Star Wars Autographs
John Sylla

John Sylla   John Sylla
John Sylla
Cantina - background voices and "walla"

Mr. Sylla was kind enough to answer a few questions for me about his experiences recording voices for "Star Wars". Thank you, Mr. Sylla!

How did you get the job performing voice-overs for "Star Wars"? Did you have any previous experience doing that sort of work?
I had met Ben Burtt when he visited my family's church probably in 1976. He lived in LA but was in Marin doing sound work on Star Wars. Ben was particularly ingenious about mixing and morphing real sounds for use in futuristic Star Wars contexts.

From time to time, he would come to our house with his fancy tape recorder to record things--for instance, a grinding garage door that became the boulder sound in Raiders of the Lost Ark, or our Boxer Pal who became ET's grumbles before ET learned to speak words, or our dachshund Max who became the growl for the rancor monster in Jaba's pit.

My brother was particularly interested in film, so we stayed in touch. Ben knew it would be a kick for us to have our voices in the film too. He called and had us come up to the sound studio at one of the Lucas houses in San Anselmo. He had been working with a linguistics grad student who knew some exotic language, possibly a Native American and/or Malaysian dialect, and we were just filling in the "walla."

I read from the original Latin of the Aeneid by Virgil. It was an undulating passage about sailing across the seas. I also said something coarse in Latin. My brother said "Proelia Stellarum" which in Latin means "Wars of the Stars."

All of these are in at least some version, but the theatrical release has 6 tracks compared to the 2 (or 1) for home video. So I can pick it out in the version, but it's hard to describe in advance.

My brother also went with Ben to the same church where, on megaphone, he called out "All pilots to your stations...all pilots to your stations" used in the rebel hangar sequence later. This was the first such work I did.

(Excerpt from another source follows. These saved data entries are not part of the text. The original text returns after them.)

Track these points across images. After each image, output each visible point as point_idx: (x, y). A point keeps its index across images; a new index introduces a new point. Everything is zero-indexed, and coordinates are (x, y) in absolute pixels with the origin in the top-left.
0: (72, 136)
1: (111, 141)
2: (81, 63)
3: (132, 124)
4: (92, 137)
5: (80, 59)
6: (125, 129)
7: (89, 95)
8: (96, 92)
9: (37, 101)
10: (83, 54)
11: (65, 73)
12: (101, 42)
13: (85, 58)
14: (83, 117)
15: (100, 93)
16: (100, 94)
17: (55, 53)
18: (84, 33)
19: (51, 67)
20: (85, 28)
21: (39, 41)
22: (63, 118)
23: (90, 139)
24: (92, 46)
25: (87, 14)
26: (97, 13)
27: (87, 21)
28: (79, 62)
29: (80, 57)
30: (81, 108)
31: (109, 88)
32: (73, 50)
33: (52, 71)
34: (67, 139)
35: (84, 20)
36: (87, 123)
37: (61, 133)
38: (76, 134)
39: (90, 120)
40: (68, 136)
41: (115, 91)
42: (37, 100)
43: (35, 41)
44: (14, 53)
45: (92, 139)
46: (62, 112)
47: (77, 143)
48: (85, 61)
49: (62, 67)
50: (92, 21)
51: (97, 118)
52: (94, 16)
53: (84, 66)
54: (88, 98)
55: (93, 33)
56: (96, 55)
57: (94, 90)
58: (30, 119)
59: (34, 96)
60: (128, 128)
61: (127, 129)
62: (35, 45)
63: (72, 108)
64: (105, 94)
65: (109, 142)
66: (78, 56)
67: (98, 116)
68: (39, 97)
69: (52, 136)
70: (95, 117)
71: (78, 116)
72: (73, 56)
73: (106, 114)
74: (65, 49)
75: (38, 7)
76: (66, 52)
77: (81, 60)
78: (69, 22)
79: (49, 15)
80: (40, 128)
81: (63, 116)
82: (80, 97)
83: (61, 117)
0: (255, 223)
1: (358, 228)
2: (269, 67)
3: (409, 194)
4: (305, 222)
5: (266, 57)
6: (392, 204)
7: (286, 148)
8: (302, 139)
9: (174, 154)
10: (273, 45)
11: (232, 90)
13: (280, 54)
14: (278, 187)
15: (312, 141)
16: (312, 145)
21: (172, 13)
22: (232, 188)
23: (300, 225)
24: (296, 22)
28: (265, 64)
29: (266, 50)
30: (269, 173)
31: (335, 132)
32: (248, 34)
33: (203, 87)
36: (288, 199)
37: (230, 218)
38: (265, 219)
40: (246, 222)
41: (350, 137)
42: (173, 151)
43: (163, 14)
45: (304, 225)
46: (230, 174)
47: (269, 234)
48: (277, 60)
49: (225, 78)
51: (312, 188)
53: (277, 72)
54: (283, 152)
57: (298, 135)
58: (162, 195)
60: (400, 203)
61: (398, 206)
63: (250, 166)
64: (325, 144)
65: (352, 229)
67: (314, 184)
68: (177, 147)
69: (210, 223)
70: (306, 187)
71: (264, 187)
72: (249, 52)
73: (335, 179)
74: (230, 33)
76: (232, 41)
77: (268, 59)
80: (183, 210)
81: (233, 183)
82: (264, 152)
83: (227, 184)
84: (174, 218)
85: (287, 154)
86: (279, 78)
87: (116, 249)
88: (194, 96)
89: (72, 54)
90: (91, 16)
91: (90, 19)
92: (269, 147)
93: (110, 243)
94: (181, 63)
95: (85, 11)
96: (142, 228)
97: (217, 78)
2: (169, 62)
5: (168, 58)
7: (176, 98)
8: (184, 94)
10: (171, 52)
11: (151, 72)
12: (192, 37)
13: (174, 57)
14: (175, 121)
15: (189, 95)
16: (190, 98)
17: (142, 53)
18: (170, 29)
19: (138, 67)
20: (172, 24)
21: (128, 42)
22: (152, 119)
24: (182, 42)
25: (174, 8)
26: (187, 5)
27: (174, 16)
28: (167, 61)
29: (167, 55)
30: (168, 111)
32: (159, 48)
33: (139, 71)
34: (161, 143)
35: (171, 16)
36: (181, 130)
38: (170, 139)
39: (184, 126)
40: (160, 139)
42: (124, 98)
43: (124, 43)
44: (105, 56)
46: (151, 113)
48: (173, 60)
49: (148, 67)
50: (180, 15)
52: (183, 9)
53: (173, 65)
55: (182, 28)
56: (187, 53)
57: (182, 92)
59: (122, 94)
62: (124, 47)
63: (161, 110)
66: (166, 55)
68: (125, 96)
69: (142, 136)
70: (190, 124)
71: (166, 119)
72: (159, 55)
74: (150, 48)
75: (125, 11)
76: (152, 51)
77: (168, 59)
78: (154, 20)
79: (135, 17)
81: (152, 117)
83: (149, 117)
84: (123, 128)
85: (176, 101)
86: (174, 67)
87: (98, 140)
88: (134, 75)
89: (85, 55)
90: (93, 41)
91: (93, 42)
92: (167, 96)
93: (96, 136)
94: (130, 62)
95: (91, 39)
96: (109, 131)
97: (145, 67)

Can you tell me about the recording sessions? Were you by yourself, or were there others performing at the same time? What was the direction of George Lucas and Ben Burtt like?
It was Tom, me and Ben. Ben had a great ear and would say "do it again, don't hesitate." It was kind of like "Have more feeling." But the whole thing took under 15 minutes.

At the time, how did you think "Star Wars" would perform at the box office? What was your reaction after its release?
I was naturally delighted. Although I had by then read the novelized version and been to a test screening--where everybody who worked on it was surprised the audience cheered at the first jump to hyperspace--I still saw it twice on the first day.